• When the resource governer hits the standard edition we will be encouraged to move along.

    DTS Minor Rant Warning:

    BTW we still use DTS - despite having several books at work on SSIS that our key people have read at one point or another.

    Thus far we have found DTS easier and more intuitive: SSIS takes a heap longer to achieve what comes intuitively in DTS, and this despite having no DTS documentation at all.

    Why? Personal view - possibly a bit of a caricature but saying this to underscore a trend line not denigrate valid outliers - SSIS is in effect attempting to turn .NET application developers into DBAs raher than an attempt to provide a productivity framework that leverages the way DBAs handle data.
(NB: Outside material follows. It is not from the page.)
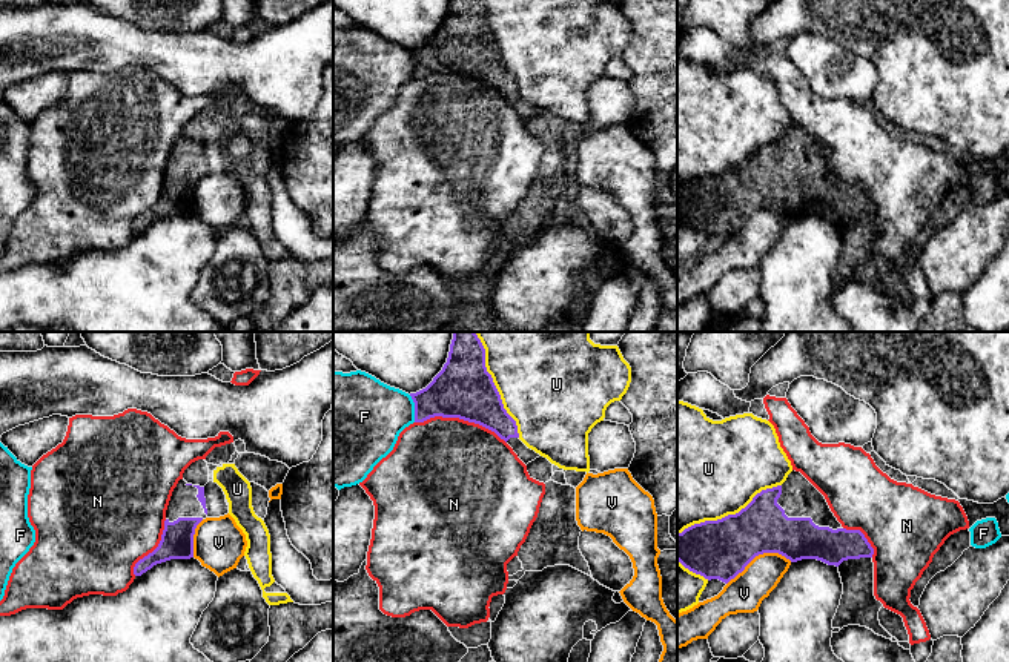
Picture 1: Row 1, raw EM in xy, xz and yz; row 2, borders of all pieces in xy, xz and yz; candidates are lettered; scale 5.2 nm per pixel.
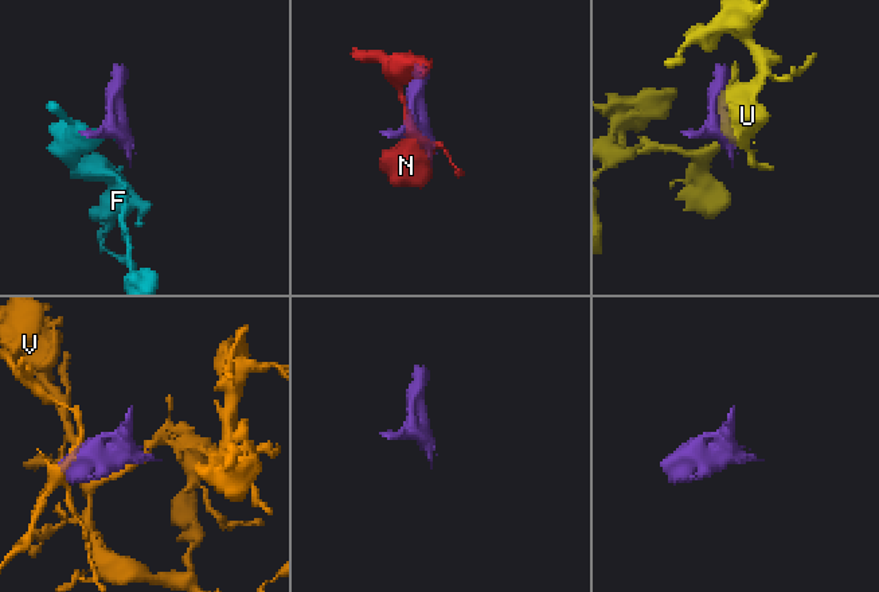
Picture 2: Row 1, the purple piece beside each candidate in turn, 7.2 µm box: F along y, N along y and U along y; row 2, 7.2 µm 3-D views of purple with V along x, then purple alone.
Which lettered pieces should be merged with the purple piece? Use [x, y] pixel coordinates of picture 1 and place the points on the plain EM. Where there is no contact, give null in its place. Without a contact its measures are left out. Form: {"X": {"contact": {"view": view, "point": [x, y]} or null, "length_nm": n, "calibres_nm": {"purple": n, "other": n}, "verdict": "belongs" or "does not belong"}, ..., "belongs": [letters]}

    If I were to buy software from a sql focused company (e.g. RedGate) as a DBA I expect to be able to use their products directly - i.e. expect their software to enhance rapid-fire set based thinking out of the box - with no need to stop and translate anything into an alternate paradigm in order to "keep up" with the latest trends.

    Personal view is .NET is coat-tailing the fundamental success of T-SQL rather than leavarging it by a demonstrable factor of "X". What I want is a product that delivers an "X" factor without having to change the way that I think - which is already carefully tuned around the foundational driver of T-SQL.

    Are we squeezing DBA productivity through an unnecessary energy consuming vortex - in order to achieve a marketing target? Is there a productivity target? Solving pedantic application specific puzzles and side-isses does not add to my productivity as a DBA.

    We are in the process of moving to a competitor to SSIS because we see MS taking the wrong fork in the road - DBAs should not have to leave a development environment in order to work in a foreign environment built for application development and then like the proverbial Humpty Dumpty, have to glue everything back together again better than new.